Successful newsrooms will act more like consultancies than content factories
Every December, after months of travel and conversations in newsrooms around the world, I pause to look for the throughline — the change that matters most. For 2026, that insight came while finishing my latest book, Consulting with Heart.
The more I reflected on what great consultants actually do — interpret dreams, distill ideas, nurture the “biography of an idea” — the more I realized something: The future of journalism belongs to newsrooms that embrace a consultant’s mindset.
As AI takes over routine tasks, journalists will shift from producing stories to diagnosing what communities actually need. The core value of the newsroom becomes interpretation, clarity, and emotional intelligence — not volume. In an AI world, the differentiator is journalists who realize that the scent of the human is already one of the most precious gifts they can offer their readers. In successful 2026 newsrooms, journalists will reinforce AI as a supportive collaborator rather than a replacement with the “scent of the human” — that irreplaceable essence of emotional depth, personal intentionality, and curiosity, which the data-rich bots can’t replicate.
Editors, designers, and product thinkers will operate like consulting teams: listening deeply, defining the audience’s problem, and co-creating the best format for solving it — whether that’s a vertical explainer, a 60-second clarity video, a WhatsApp Q&A, a TikTok clip, or a longform narrative.
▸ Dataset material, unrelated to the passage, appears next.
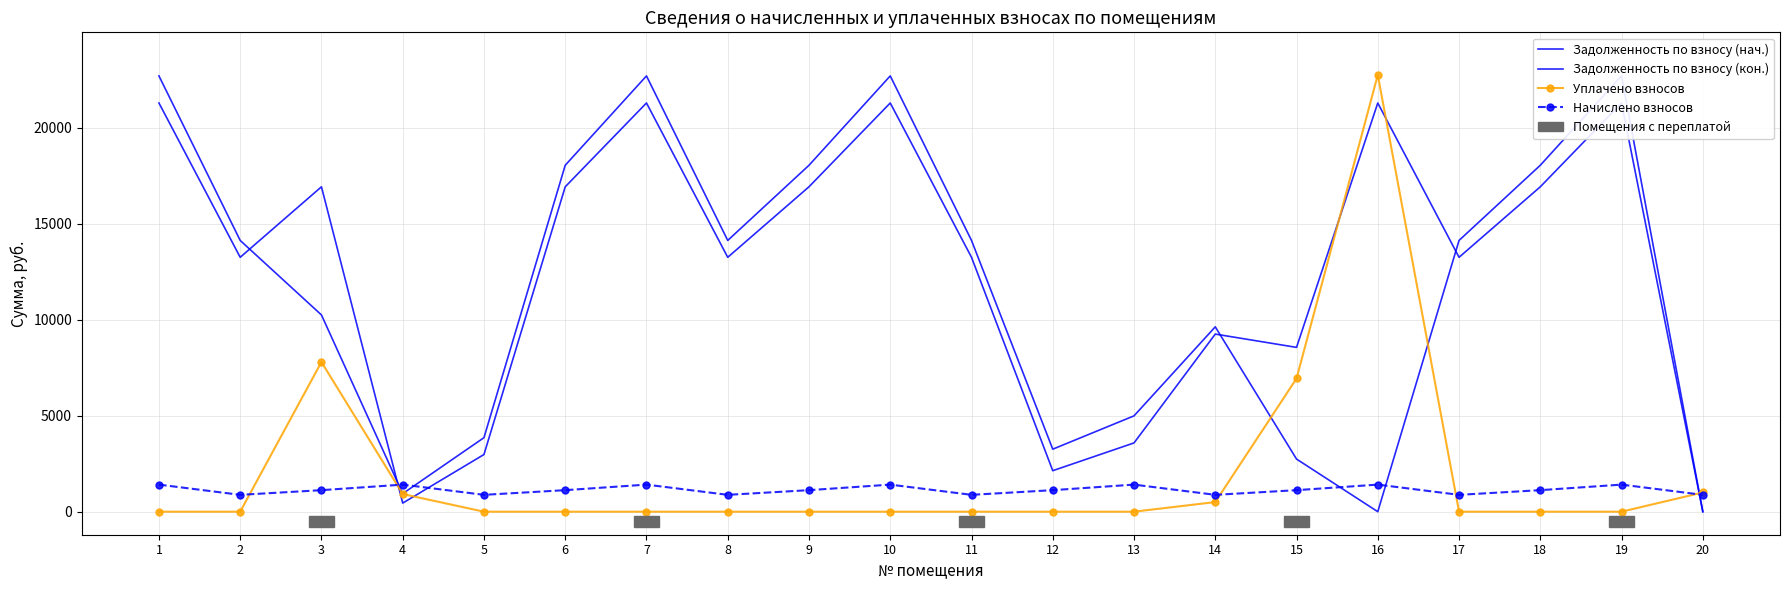

How many data points does each series have?

20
This evolution brings back the spirit of WED (writing-editing-design), but with a new layer: WED+C — writing, editing, design, and consulting.
The prediction is simple: Newsrooms that adopt a consultant’s mindset — empathetic, diagnostic, co-creative — will build deeper trust and produce the “from one person to another” style of journalism that truly helps people navigate their lives.
Mario García is CEO of García Media.